--- STORED DATA Enclosed Below ---

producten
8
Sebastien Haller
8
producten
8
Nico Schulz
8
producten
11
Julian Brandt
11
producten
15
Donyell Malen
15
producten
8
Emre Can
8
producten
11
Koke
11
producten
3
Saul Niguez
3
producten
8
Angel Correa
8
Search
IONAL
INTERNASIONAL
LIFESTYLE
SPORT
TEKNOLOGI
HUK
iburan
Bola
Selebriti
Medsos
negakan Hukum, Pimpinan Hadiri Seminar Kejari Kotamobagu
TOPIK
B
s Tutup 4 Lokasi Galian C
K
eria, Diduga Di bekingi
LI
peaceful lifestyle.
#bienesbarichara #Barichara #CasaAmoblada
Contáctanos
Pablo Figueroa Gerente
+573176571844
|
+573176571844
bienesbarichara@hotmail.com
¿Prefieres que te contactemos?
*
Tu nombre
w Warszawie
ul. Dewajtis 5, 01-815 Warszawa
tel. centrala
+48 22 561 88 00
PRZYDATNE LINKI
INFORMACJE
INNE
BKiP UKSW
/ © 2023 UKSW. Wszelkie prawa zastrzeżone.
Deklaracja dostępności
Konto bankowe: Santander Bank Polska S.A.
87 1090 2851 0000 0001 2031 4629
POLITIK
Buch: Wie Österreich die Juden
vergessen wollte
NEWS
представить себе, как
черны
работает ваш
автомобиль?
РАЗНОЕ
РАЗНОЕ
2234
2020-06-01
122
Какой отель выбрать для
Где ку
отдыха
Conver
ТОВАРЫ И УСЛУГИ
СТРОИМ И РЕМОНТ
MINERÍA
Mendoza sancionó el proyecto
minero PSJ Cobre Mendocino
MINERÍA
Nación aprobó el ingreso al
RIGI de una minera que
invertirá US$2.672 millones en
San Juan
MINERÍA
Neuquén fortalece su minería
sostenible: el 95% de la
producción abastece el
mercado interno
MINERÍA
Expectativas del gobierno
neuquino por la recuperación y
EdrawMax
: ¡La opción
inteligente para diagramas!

--- End of Enclosed STORED DATA ---

▶ _EXERCISE PROMPT_
List every line of the records above that contains the string "UKSW". Matching is case-sensitive.

▶ _ANSWER BOX_
BKiP UKSW
/ © 2023 UKSW. Wszelkie prawa zastrzeżone.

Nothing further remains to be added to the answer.